Glial Responses to Developmental Alcohol Exposure
In the developing brain, some neurons normally die by programmed cell death (apoptosis), and nearby microglial cells rapidly engulf and clear these apoptotic cells. Microglial clearance of dead cells is facilitated by their motility, and developmental changes in microglial motility during the so-called brain growth spurt correlates with developmental levels of apoptosise. However, neuronal cell death in the developing brain can be greatly exacerbated by acute or chronic exposure to external toxins. Alcohol is one such widely used toxin. Indeed, alcohol abuse during pregnancy often leads to devastating conditions known as Fetal Alcohol Spectrum Disorders (FASDs). Even a single high blood alcohol event during development can induce the death of many vulnerable neurons in the developing rodent brain. Although recent evidence suggests that neuroinflammation may exacerbate the neural injury, the roles that microglia play in this process remain poorly defined. Working with collaborators (Drs. Bahri Karacay and Daniel Bonthius) in the Pediatrics and Neurology Departments in the Carver College of Medicine, we have been investigating the response of microglia to developmental alcohol exposure in a rodent model of FASD. In a recent study, graduate student Kate Ahlers from our lab showed that microglial activation following alcohol exposure in developing mice scales with the level of alcohol, sometimes leading to a proinflammatory state, and that this is a response primarily to the apoptotic neuronal injury and not the alcohol itselff. Activated microglia contribute significantly to the removal of apoptotic neurons before reverting back rather quickly to a surveillant state. These studies highlight the amazing plasticity of microglia in the developing brain and raise further questions about the molecular mechanisms controlling microglial activation and deactivation.
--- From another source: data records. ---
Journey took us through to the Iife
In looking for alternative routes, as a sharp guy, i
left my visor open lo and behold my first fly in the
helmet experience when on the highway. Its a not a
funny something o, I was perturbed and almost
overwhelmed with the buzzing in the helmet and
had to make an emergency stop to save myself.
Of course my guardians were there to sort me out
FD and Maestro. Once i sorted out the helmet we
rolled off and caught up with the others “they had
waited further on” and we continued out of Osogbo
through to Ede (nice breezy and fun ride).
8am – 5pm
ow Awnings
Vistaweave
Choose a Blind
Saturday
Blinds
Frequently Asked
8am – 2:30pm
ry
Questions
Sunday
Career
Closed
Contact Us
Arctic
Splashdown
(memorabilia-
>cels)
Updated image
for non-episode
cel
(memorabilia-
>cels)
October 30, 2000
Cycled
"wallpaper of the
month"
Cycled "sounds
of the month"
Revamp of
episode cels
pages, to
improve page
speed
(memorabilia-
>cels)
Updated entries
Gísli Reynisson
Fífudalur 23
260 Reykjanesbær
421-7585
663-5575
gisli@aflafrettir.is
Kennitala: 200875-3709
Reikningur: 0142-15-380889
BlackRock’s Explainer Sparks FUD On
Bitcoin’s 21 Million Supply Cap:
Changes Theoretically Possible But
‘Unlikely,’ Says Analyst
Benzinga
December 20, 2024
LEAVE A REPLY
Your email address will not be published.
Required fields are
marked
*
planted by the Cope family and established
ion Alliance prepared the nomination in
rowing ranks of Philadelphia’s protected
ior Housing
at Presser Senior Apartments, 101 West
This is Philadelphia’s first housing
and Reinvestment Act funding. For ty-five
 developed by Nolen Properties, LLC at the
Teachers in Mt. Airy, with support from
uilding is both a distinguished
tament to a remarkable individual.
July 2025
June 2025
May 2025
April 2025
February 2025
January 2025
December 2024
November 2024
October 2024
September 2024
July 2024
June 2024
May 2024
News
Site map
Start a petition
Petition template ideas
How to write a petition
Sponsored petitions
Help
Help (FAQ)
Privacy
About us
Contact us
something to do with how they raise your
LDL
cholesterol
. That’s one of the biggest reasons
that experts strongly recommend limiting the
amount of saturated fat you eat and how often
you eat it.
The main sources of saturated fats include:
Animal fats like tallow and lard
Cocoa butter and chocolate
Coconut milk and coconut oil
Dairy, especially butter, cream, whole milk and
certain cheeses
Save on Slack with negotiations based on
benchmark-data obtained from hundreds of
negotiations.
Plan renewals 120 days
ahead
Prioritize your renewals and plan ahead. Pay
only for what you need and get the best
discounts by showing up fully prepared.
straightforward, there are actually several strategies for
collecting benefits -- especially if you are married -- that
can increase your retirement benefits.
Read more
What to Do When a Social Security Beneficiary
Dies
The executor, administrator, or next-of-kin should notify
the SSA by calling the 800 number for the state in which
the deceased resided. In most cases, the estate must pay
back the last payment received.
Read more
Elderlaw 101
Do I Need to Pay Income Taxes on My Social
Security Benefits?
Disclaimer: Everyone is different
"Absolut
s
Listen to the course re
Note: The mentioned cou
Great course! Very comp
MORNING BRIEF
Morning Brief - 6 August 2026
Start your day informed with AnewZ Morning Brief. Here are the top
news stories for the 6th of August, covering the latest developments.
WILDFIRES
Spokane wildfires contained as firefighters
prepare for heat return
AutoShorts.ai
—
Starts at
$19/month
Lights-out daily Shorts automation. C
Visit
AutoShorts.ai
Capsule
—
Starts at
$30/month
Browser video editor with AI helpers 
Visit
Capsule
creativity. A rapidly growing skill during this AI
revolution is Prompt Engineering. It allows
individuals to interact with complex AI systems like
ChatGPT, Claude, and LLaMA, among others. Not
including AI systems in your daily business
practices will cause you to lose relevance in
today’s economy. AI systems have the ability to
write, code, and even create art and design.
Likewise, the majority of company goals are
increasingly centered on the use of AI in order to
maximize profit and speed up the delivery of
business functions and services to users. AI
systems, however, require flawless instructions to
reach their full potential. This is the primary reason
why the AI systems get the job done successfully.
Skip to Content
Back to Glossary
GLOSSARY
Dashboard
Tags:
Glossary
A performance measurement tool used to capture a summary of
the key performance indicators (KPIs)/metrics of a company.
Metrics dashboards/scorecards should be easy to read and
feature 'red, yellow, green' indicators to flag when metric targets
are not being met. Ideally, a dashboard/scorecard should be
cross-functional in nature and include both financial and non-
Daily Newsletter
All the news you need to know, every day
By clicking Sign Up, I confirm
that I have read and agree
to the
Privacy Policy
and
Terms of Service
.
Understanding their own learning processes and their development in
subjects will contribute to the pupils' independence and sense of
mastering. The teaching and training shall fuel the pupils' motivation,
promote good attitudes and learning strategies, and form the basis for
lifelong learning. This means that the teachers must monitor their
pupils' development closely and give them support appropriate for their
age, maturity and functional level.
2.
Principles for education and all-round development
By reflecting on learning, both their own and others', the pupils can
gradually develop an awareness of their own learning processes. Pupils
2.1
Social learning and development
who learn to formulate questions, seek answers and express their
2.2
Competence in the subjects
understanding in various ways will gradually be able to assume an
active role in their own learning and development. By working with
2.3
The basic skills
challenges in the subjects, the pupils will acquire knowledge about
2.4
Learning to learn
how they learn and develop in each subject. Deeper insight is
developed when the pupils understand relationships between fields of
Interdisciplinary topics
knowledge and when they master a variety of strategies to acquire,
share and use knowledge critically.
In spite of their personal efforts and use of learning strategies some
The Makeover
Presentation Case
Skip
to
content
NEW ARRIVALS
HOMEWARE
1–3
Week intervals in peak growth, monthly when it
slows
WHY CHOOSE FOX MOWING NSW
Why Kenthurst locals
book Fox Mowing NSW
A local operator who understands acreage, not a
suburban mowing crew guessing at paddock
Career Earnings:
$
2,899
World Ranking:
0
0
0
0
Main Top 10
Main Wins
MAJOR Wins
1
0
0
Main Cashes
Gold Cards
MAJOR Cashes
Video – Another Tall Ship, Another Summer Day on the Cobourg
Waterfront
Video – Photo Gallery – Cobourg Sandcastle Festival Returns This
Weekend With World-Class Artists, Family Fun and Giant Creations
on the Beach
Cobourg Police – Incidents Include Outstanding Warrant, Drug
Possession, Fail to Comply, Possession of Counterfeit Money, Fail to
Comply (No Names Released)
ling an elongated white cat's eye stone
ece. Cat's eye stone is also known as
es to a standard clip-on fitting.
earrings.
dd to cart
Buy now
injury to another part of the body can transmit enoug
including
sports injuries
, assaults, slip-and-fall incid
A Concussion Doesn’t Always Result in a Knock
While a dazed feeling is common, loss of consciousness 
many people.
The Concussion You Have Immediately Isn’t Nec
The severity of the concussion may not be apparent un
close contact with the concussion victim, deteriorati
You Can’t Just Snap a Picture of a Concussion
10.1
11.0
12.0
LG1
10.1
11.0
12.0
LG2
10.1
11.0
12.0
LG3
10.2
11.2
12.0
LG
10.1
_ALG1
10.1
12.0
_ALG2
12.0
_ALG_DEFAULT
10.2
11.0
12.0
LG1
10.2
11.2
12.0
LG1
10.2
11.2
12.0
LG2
e. Eyo U, Miner S, Weiner JA, and Dailey ME (2016) Developmental changes in microglial mobilization are independent of apoptosis in the neonatal mouse hippocampus. Brain, Behavior, and Immunity 55:49–59.
f. Ahlers KE, Karaçay B, Fuller L, Bonthius DJ, and Dailey ME (2015) Transient activation of microglia following acute alcohol exposure in developing mouse neocortex is primarily driven by BAX-dependent neurodegeneration. Glia 63(10):1694–1713. PMID: 25856413.
Microglia and Pesticide Exposure
Other environmental toxicants likely also affect brain glial cell function, either directly or indirectly, and this impacts the brain's development, physiology, and response to injury. For example, pesticide exposure during pregnancy may induce a neuroinflammatory state, mediated in part by microglia, which may in turn increase risk for neurodevelopmental disorders including autism. In a new line of research funded by the National Institute for Environmental Health Sciences through the University of Iowa Environmental Health Sciences Research Center (EHSRC; NIEHS/NIH P30 ES005605), we are working with collaborators in the Colleges of Pharmacy (Dr. Jonathan Doorn) and of Public Health (Dr. Hans-Joachim Lehmler) to better understand how glial cells respond to pesticides. We are exploring the general hypothesis that pesticide-induced activation of glial cells leads to a proinflammatory state that induces or exacerbates neuronal injury. Understanding the underlying molecular mechanisms may lead to therapeutic interventions to promote neuroprotective glial functions that abrogate cytotoxic effects in developing brain tissues.
Together, these studies are focused on elucidating the complex biology of brain glial cells, with the goal of better understanding how glial cells contribute to brain development and pathology. Ultimately, we aim to translate these findings to treat human neuropathological conditions and promote healthy brain development and function.